Po przywróceniu przez Sejm święta Trzech Króli w kalendarzu mamy już 13 wolnych od pracy dni świąt państwowych i kościelnych. 8 z nich świętujemy w dni robocze, a 5 w sobotę i niedzielę. Ale posłowie znieśli przy okazji przepis o obowiązku dawania pracownikom innego wolnego dnia, jeśli ustawowe święto przypada w wolną sobotę. W rezultacie w 2011 r. powrót Trzech Króli nie zwiększy nam liczby wolnych od pracy dni – będzie ich 113. Gdy doliczymy 26 dni przysługującego nam (najczęściej) urlopu, to okaże się, że średnio odpoczywamy już przez 3 dni w tygodniu. Daleko odeszliśmy od biblijnego tygodnia, w którym dzień odpoczynku wypadał po 6 dniach pracy.

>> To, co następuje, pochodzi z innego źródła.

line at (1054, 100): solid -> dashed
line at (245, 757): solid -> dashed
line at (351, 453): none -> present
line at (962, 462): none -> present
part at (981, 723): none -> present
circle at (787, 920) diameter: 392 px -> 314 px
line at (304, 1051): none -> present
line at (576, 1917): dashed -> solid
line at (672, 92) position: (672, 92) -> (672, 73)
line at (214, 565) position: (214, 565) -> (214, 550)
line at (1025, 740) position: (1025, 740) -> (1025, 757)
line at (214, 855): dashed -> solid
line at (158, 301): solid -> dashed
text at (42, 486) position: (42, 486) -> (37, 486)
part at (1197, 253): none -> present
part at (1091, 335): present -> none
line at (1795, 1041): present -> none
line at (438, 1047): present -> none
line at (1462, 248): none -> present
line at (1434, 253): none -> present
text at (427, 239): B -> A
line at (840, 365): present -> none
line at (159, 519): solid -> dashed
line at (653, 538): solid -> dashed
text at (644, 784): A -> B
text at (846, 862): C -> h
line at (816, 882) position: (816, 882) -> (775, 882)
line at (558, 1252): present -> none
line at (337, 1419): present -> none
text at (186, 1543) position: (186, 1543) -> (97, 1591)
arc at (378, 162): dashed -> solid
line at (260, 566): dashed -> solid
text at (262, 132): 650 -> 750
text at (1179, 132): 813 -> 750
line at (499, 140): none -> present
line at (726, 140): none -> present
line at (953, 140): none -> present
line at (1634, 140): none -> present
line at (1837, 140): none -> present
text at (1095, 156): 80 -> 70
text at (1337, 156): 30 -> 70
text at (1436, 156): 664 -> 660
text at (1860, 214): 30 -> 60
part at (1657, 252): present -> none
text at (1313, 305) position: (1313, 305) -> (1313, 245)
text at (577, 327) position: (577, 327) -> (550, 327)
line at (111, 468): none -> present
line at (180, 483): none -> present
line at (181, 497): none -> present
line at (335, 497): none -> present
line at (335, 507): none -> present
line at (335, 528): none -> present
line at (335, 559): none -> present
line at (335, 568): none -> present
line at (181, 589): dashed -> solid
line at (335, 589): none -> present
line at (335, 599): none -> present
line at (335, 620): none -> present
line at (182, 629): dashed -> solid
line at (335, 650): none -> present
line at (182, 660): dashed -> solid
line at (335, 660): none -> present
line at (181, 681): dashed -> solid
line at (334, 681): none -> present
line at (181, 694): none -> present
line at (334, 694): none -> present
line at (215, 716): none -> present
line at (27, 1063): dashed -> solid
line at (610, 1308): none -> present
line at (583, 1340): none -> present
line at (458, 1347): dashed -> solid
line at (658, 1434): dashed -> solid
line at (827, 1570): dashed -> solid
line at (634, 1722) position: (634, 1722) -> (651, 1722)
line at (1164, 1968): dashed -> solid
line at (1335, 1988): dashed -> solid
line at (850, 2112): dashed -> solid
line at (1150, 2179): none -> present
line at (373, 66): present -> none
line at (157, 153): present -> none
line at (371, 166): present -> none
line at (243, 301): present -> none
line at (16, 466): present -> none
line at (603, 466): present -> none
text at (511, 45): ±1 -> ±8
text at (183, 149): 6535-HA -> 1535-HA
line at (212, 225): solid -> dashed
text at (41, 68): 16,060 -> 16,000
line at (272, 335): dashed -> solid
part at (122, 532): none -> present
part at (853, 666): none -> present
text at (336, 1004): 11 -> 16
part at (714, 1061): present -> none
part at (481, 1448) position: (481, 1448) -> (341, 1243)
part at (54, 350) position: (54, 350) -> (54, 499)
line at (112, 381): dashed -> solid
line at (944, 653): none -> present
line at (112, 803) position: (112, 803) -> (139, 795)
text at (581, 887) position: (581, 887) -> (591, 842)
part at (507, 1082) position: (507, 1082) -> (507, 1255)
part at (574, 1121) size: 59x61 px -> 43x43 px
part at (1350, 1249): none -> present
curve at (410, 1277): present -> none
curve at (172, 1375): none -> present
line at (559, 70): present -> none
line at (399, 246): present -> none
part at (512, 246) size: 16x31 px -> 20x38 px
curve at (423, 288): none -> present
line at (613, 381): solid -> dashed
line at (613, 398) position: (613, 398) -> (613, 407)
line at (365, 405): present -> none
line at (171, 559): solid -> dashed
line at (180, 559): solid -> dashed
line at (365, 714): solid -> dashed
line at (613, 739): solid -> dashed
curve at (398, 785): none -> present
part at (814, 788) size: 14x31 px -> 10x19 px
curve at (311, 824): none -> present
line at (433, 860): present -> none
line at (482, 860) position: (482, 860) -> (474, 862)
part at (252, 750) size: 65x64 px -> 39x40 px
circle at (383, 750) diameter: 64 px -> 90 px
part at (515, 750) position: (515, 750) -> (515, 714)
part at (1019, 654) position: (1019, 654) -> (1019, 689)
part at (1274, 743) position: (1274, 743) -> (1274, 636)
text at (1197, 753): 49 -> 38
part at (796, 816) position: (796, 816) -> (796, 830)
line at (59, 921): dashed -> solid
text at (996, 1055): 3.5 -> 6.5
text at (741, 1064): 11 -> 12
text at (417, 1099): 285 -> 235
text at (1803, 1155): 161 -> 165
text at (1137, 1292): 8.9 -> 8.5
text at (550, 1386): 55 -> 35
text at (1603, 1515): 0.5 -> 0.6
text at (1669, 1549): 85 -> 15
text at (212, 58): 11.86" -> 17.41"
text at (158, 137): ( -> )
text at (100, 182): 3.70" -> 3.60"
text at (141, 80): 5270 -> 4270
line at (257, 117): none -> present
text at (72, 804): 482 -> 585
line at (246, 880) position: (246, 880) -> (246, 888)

Ustawowe święta i weekendy, uzupełniane dniami z urlopu, umożliwiają tworzenie urlopowych pomostów. Pierwszy, zgodnie ze staropolską tradycją, mógłby nosić nazwę Szczodrych Dni. Obejmowały one okres od Bożego Narodzenia do Trzech Króli. Składano sobie wtedy rodzinne i sąsiedzkie wizyty, domy odwiedzali kolędnicy. W 2011 r. Trzech Króli wypada w czwartek i Szczodre Dni dałoby się wydłużyć do niedzieli 9 stycznia, budując w sumie 16-dniowy pomost. Można też było wybrać wariant krótszy, od 1–9 stycznia (9 dni, w tym 5 już wolnych od pracy).
Po Szczodrych Dniach długo będziemy czekać na święta wielkanocne, które z poprzedzającą wolną sobotą obchodzić będziemy 23–25 kwietnia. W kalendarzu leżą one blisko świąt majowych, stąd warto się zastanowić nad budową wielkanocno-majowego pomostu od 23 kwietnia do 8 maja (połowa z 16 dni i tak jest wolna od pracy). Można też wybrać pomost krótszy, od 30 kwietnia do 8 maja (9 dni, w tym 5 wolnych od pracy).
Kosztem jednego dnia urlopu zbudujemy 4-dniowy pomost związany ze świętem Bożego Ciała (23–26 czerwca).